[EXTRACTED MATERIAL Boundary: Start]

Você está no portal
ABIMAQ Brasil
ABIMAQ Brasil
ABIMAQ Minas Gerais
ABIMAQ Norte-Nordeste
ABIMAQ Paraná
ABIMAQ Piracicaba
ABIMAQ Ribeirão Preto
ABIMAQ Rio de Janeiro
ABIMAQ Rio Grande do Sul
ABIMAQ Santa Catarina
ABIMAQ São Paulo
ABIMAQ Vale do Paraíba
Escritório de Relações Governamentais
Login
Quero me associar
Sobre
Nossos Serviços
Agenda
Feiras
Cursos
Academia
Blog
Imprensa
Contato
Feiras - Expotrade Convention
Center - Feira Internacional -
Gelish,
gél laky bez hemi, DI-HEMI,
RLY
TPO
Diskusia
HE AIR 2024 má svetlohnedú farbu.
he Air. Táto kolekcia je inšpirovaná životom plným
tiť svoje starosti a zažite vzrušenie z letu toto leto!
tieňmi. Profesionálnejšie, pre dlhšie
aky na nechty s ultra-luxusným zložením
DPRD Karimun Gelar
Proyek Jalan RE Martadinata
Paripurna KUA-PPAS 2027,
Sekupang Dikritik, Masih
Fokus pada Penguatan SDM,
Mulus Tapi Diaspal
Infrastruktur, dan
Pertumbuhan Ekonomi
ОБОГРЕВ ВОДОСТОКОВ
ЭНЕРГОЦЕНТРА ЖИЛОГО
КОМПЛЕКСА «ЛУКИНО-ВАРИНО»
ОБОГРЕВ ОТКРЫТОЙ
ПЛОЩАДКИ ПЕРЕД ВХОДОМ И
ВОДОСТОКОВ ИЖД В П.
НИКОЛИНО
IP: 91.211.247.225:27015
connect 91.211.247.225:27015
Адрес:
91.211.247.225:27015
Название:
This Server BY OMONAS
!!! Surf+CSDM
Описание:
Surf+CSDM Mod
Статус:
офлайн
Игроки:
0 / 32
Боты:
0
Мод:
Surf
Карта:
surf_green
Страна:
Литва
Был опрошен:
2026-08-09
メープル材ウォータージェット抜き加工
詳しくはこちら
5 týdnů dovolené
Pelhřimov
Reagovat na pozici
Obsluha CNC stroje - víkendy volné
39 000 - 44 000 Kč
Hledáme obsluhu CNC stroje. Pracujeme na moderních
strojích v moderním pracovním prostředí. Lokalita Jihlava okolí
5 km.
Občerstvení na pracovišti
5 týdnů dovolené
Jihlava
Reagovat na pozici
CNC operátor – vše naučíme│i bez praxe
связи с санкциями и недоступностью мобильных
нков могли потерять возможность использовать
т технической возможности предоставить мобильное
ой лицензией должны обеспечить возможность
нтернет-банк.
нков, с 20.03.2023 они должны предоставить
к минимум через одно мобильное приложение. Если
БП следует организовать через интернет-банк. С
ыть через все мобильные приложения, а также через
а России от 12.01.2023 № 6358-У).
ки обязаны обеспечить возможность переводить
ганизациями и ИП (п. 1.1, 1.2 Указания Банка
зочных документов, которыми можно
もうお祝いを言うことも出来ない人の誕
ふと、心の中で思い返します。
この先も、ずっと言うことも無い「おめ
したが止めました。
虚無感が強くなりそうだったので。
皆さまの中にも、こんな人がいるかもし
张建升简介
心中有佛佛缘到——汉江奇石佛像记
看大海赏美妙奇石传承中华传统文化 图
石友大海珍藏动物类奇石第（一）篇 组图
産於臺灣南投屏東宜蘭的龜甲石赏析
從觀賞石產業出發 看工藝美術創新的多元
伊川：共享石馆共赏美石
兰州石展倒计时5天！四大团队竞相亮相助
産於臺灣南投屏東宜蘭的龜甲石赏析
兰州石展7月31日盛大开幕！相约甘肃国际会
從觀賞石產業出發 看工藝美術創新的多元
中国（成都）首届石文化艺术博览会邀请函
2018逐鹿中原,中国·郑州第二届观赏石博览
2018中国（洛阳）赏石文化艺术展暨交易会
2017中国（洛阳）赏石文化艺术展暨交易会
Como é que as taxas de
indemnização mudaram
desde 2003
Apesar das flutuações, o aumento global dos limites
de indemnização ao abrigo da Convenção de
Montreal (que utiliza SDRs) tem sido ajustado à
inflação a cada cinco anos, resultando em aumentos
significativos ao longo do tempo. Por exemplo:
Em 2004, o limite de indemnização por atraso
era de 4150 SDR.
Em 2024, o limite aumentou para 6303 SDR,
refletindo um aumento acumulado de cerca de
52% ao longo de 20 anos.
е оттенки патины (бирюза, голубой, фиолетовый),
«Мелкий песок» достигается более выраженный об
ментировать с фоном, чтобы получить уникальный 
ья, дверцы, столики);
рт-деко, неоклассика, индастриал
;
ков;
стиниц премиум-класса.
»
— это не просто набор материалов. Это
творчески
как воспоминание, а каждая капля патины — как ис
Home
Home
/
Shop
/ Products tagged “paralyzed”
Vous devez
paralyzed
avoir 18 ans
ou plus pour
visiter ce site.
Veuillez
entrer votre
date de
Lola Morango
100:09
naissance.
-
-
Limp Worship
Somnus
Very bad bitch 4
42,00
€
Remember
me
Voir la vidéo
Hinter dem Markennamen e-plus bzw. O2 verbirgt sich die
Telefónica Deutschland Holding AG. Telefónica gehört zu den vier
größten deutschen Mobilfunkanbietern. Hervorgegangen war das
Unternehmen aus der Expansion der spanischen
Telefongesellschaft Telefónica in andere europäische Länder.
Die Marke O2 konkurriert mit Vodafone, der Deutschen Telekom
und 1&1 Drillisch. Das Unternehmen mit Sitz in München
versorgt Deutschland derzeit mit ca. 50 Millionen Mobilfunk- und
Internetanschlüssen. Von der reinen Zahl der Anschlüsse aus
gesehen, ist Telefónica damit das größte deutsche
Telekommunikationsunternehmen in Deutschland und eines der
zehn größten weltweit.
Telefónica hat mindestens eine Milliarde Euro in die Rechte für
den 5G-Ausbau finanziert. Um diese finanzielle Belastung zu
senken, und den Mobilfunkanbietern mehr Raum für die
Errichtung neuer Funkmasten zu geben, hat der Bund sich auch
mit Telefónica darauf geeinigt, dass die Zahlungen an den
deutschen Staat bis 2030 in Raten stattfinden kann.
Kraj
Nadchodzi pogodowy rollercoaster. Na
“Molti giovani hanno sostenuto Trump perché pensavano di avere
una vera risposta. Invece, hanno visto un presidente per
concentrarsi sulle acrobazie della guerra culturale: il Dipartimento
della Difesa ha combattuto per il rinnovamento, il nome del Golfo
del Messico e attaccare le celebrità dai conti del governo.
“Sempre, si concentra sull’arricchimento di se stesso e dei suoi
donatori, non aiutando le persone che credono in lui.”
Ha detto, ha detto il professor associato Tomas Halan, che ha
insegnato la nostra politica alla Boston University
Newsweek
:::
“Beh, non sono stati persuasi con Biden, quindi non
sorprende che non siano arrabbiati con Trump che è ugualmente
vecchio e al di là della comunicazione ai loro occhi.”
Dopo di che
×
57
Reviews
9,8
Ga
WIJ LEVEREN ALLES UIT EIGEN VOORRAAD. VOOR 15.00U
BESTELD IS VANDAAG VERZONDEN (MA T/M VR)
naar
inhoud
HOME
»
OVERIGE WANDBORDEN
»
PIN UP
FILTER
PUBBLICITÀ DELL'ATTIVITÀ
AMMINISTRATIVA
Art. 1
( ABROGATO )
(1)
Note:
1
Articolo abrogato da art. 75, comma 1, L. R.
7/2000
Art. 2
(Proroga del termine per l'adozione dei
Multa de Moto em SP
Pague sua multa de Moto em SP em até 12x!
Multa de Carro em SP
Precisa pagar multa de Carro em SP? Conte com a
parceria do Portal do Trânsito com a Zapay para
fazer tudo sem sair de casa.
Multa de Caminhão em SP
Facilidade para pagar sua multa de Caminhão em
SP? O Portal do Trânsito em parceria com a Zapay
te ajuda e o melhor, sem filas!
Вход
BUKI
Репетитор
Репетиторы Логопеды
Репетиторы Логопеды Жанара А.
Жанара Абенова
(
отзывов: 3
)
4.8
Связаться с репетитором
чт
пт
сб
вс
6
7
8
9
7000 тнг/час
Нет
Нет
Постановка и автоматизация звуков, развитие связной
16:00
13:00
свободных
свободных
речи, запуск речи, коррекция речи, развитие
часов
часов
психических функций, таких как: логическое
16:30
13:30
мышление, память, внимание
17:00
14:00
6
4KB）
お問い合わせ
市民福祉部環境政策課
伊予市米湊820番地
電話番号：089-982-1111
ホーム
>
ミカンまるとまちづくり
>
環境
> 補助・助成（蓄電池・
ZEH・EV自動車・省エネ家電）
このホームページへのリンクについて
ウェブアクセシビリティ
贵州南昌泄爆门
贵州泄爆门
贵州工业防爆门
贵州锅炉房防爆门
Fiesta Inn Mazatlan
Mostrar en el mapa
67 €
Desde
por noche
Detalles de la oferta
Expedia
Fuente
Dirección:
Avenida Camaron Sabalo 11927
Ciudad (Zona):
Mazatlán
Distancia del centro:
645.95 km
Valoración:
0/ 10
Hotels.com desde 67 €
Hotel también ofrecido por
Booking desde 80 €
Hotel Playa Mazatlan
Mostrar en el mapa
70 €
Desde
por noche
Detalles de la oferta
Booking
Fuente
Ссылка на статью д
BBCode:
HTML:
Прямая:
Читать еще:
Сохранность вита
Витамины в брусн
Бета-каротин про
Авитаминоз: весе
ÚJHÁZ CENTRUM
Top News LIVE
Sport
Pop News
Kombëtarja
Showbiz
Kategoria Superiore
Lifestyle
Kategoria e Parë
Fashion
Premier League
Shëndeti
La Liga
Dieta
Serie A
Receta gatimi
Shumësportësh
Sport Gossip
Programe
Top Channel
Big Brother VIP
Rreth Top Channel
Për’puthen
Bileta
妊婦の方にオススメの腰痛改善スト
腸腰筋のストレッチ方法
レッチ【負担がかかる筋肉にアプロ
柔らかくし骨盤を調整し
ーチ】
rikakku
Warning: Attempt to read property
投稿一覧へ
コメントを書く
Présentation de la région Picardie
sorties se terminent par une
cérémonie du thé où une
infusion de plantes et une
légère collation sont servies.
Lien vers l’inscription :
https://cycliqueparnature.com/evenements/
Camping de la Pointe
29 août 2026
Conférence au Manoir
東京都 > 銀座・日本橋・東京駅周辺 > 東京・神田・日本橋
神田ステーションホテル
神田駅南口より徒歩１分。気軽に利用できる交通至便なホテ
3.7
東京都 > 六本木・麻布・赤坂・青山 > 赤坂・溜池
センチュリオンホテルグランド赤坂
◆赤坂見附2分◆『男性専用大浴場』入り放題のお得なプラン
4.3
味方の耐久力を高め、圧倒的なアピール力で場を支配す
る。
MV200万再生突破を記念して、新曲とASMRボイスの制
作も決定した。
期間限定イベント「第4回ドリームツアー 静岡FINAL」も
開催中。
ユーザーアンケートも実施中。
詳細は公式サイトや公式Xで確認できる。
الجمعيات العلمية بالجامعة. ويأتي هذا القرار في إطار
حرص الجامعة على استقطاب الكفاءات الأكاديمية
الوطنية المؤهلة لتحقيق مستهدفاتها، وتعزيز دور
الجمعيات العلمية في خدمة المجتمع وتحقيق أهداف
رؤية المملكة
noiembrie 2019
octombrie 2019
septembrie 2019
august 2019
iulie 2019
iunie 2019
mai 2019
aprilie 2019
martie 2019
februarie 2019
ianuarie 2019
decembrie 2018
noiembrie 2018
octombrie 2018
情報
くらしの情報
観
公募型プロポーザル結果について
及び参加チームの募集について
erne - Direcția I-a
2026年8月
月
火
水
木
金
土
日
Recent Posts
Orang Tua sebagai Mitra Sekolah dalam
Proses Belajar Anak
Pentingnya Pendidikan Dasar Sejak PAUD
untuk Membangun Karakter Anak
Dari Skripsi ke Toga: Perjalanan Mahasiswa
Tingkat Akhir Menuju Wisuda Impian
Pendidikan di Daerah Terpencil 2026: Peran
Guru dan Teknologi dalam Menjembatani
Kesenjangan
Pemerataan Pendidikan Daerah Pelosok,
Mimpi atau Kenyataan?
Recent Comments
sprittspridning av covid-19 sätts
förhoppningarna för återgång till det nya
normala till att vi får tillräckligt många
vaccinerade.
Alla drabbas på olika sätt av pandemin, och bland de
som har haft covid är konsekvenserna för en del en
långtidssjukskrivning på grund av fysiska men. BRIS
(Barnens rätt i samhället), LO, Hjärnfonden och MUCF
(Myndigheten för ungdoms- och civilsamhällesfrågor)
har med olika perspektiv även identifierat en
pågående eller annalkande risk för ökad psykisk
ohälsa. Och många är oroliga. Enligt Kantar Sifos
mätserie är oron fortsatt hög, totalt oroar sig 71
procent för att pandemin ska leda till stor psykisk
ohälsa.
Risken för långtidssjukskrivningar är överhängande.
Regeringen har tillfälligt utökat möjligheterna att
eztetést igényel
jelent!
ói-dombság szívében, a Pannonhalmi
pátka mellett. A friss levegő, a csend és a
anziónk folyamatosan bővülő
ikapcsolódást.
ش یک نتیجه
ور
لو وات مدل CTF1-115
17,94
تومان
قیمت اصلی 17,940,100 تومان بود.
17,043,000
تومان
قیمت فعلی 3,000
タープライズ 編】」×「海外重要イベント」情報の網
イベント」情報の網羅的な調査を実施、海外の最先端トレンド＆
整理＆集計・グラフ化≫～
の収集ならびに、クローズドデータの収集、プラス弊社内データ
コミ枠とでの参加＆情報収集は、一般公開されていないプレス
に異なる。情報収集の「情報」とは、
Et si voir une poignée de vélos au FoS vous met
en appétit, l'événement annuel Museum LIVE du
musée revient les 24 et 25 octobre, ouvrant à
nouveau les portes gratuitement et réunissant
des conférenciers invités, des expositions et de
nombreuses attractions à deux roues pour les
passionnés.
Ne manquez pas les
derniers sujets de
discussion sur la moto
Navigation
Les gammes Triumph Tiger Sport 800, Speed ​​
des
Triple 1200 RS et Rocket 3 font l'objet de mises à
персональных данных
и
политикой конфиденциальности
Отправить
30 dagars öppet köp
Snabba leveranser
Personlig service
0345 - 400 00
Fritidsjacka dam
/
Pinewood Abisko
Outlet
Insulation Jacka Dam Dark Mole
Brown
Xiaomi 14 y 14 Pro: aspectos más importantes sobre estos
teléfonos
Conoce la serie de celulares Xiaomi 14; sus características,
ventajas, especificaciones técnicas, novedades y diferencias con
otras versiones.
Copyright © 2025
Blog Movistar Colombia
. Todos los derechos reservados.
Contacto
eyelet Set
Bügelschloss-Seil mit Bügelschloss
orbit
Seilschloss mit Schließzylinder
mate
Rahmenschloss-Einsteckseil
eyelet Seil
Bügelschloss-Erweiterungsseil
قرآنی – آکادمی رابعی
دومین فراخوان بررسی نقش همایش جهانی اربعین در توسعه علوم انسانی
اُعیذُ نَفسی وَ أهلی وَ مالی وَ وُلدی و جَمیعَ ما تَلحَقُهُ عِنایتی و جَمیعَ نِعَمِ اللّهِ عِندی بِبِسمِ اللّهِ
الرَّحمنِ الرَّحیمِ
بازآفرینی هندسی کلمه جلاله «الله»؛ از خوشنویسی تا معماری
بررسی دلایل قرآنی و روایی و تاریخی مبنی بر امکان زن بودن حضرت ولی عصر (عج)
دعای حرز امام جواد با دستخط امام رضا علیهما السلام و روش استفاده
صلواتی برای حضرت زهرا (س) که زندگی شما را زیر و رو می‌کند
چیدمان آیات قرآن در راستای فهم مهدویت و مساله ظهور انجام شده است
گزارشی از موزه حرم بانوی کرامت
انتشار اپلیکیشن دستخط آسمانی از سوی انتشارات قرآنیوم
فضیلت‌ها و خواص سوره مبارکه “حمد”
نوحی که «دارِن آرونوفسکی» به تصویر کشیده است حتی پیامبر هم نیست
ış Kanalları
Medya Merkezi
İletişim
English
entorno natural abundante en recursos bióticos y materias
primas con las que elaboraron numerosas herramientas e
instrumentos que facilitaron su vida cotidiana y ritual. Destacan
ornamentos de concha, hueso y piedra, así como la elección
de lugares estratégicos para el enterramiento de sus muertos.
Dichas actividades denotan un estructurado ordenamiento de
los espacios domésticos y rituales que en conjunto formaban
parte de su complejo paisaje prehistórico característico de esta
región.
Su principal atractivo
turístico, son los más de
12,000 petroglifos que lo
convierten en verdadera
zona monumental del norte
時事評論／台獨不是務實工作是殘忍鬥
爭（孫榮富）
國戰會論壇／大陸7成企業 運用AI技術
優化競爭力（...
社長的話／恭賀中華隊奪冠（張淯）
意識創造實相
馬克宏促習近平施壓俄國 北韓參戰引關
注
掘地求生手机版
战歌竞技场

[EXTRACTED MATERIAL Boundary: End]

- [REQUIRED WORK]: Copy the lines of the material again without any change, starting at its first line and stopping after the line that contains "Mulus Tapi Diaspal".

- [ANSWER BELOW]:
Você está no portal
ABIMAQ Brasil
ABIMAQ Brasil
ABIMAQ Minas Gerais
ABIMAQ Norte-Nordeste
ABIMAQ Paraná
ABIMAQ Piracicaba
ABIMAQ Ribeirão Preto
ABIMAQ Rio de Janeiro
ABIMAQ Rio Grande do Sul
ABIMAQ Santa Catarina
ABIMAQ São Paulo
ABIMAQ Vale do Paraíba
Escritório de Relações Governamentais
Login
Quero me associar
Sobre
Nossos Serviços
Agenda
Feiras
Cursos
Academia
Blog
Imprensa
Contato
Feiras - Expotrade Convention
Center - Feira Internacional -
Gelish,
gél laky bez hemi, DI-HEMI,
RLY
TPO
Diskusia
HE AIR 2024 má svetlohnedú farbu.
he Air. Táto kolekcia je inšpirovaná životom plným
tiť svoje starosti a zažite vzrušenie z letu toto leto!
tieňmi. Profesionálnejšie, pre dlhšie
aky na nechty s ultra-luxusným zložením
DPRD Karimun Gelar
Proyek Jalan RE Martadinata
Paripurna KUA-PPAS 2027,
Sekupang Dikritik, Masih
Fokus pada Penguatan SDM,
Mulus Tapi Diaspal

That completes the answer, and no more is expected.